Speaker of the Ekiti State House of Assembly
- In office 15 November 2022 – 21 November 2022
- Deputy: Hakeem Jamiu
- Preceded by: Funminiyi Afuye
- Succeeded by: Bunmi Adelugba

Member of the Ekiti State House of Assembly
- Incumbent
- Assumed office June 2019
- Constituency: Ikole I constituency

= Gboyega Aribisogan =

Nigerian politician

Gboyega Aribisogan is a Nigerian politician who served as speaker of the Ekiti State House of Assembly in November 2022. He is a two-term lawmaker representing Ikole I constituency. Aribisogan who hails from Ijesha-Isu in Ikole Local Government Area, in the North senatorial district of Ekiti State was elected on 15 November 2022 as the speaker of the house following the demise of Funminiyi Afuye. He was impeached on 21 November 2022 six days after taking office.

==Political career==
Gboyega Aribisogan is a Nigerian politician and a member of the Ekiti State House of Assembly representing Ikole Constituency I. He was first elected to the Assembly in 2015 and was re-elected in 2019 on the platform of the All Progressives Congress (APC). During his second term, he served as the Leader of Government Business in the House before his election as Speaker in November 2022.

== Speakership ==
Following the death of Speaker Funminiyi Afuye in October 2022, the Ekiti State House of Assembly commenced the process of electing a new Speaker. On 15 November 2022, Aribisogan was elected Speaker after polling 15 votes to defeat Olubunmi Adelugba, who received 10 votes. He was sworn in immediately after the election by the Clerk of the House, Tola Esan.
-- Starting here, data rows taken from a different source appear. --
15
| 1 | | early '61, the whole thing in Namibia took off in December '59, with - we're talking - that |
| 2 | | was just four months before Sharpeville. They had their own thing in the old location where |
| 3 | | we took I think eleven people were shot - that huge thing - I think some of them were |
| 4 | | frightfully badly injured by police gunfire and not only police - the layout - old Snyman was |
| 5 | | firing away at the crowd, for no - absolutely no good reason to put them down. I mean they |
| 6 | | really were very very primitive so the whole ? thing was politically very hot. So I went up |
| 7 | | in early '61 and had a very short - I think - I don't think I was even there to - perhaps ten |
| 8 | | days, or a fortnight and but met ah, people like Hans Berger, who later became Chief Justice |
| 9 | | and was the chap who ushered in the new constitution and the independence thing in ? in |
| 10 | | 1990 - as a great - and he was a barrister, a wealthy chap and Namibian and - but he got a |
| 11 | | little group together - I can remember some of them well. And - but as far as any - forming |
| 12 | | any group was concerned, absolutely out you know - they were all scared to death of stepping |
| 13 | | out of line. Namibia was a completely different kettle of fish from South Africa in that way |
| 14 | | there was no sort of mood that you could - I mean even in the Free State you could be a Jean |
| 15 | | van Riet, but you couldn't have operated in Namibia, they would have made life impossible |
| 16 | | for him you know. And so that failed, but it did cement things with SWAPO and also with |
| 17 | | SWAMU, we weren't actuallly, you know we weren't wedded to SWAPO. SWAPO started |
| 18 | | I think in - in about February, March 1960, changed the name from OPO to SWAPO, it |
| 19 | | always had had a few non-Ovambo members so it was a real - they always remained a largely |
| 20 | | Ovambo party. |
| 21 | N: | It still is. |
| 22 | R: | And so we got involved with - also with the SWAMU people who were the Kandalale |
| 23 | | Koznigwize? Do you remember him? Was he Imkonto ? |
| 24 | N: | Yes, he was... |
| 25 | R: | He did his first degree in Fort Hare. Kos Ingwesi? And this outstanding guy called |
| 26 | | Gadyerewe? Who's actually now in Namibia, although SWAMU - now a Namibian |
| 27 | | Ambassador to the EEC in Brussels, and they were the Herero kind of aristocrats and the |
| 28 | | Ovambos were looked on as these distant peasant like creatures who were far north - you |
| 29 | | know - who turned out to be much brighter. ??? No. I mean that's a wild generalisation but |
In his acceptance speech, Aribisogan thanked members of the House for the confidence reposed in him and pledged to discharge his responsibilities in accordance with the Constitution of the Federal Republic of Nigeria and the Standing Orders of the Ekiti State House of Assembly. He also expressed his commitment to promoting cooperation among members and ensuring the effective discharge of the Assembly's legislative responsibilities.

== Removal from office ==
On 21 November 2022, six days after his election, Aribisogan was removed as Speaker by members of the Ekiti State House of Assembly during a plenary session. Following his removal, Olubunmi Adelugba was elected as the new Speaker, becoming the first woman to occupy the office in the state's history. The leadership change occurred amid disagreements among members of the Assembly over the succession to the office following the death of the former Speaker.

Aribisogan rejected his removal, maintaining that the process did not comply with the rules governing the House. He subsequently instituted legal proceedings challenging his impeachment and petitioned the Inspector-General of Police, alleging threats to his life after the change in leadership.